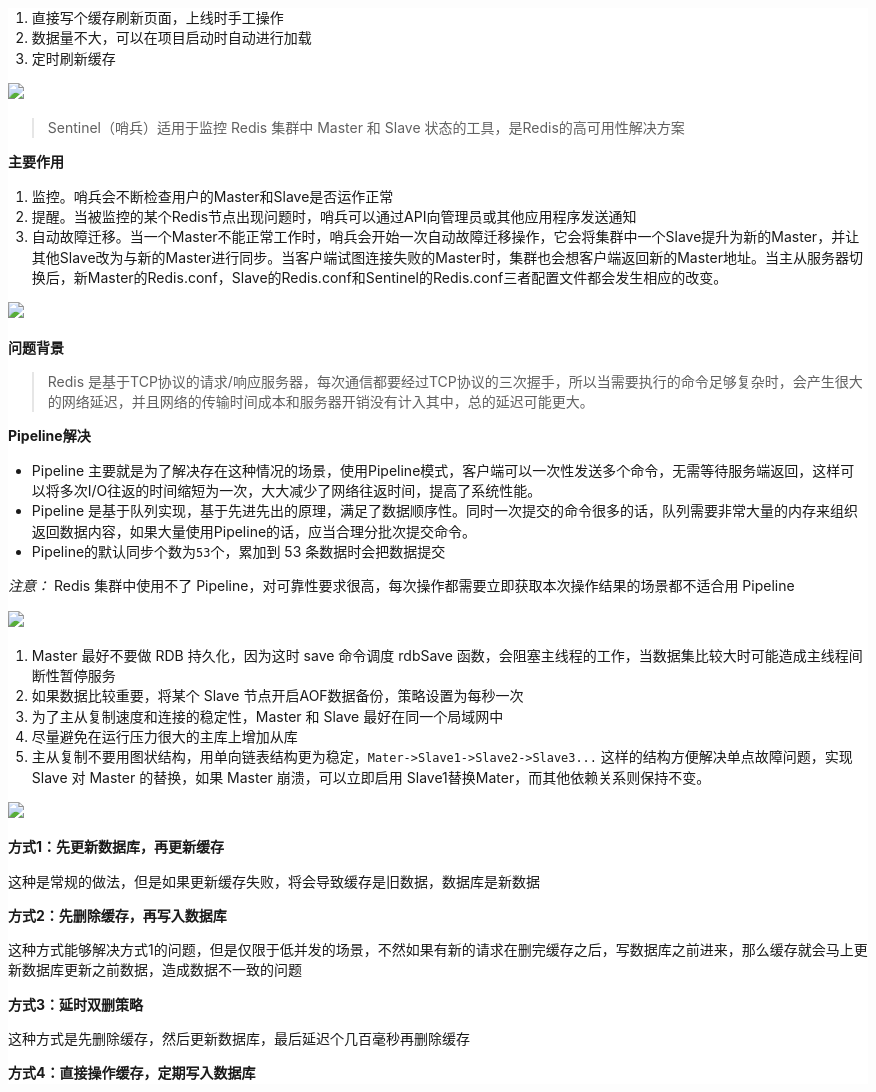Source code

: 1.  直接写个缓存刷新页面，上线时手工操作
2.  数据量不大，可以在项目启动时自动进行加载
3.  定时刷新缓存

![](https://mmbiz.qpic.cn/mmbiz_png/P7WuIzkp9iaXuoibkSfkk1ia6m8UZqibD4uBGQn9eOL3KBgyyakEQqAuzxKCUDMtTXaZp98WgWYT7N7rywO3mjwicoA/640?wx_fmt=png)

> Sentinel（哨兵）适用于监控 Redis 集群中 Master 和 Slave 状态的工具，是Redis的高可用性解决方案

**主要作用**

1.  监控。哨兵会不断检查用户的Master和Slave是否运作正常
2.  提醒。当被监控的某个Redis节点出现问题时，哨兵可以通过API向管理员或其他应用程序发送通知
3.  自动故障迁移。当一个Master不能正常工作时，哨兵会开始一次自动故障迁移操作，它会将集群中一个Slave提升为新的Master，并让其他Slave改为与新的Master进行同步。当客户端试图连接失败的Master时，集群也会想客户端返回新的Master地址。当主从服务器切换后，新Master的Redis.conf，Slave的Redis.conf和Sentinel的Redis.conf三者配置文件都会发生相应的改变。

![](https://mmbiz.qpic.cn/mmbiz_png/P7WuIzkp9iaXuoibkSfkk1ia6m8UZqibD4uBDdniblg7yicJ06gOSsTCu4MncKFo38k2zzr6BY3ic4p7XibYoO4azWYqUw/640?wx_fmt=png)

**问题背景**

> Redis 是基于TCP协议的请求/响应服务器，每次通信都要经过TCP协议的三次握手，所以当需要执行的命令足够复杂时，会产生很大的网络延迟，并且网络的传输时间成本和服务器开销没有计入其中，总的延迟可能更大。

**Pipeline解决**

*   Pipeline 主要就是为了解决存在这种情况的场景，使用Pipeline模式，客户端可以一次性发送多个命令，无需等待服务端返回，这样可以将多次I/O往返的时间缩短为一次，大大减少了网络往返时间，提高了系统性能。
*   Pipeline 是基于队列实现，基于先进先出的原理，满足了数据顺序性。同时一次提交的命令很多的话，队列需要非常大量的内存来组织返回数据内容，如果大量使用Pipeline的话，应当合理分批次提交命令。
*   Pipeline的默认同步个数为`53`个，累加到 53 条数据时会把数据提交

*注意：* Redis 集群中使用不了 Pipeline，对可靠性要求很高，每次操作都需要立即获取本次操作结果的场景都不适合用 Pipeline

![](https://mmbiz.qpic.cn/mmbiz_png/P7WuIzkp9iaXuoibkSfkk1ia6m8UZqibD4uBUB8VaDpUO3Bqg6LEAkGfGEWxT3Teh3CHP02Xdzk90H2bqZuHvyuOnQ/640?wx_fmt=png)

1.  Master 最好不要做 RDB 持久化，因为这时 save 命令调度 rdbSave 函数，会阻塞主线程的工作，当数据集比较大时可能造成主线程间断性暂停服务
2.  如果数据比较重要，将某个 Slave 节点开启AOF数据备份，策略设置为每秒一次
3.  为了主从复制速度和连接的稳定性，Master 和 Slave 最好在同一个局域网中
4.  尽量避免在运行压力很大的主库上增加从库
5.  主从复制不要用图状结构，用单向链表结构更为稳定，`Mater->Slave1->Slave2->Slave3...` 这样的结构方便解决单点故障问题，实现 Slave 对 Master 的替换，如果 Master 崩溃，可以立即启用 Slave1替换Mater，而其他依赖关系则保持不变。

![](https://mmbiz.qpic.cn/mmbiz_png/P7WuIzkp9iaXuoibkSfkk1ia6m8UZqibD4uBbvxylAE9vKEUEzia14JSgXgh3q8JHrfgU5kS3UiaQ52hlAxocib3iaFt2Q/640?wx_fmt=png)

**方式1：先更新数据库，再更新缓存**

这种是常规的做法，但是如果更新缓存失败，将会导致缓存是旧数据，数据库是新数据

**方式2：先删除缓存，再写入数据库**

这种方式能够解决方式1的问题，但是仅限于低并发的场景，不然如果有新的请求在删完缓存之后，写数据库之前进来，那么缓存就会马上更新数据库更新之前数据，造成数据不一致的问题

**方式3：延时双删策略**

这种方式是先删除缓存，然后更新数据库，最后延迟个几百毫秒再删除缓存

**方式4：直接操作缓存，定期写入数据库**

....................

* [EXERCISE OBJECTIVE]:
Please output only the lines from the one holding "这种方式能够解决方式1的问题" to the end of the records, first and last included, exactly as they appear.

* [ANSWER FOR THE TASK]:
这种方式能够解决方式1的问题，但是仅限于低并发的场景，不然如果有新的请求在删完缓存之后，写数据库之前进来，那么缓存就会马上更新数据库更新之前数据，造成数据不一致的问题

**方式3：延时双删策略**

这种方式是先删除缓存，然后更新数据库，最后延迟个几百毫秒再删除缓存

**方式4：直接操作缓存，定期写入数据库**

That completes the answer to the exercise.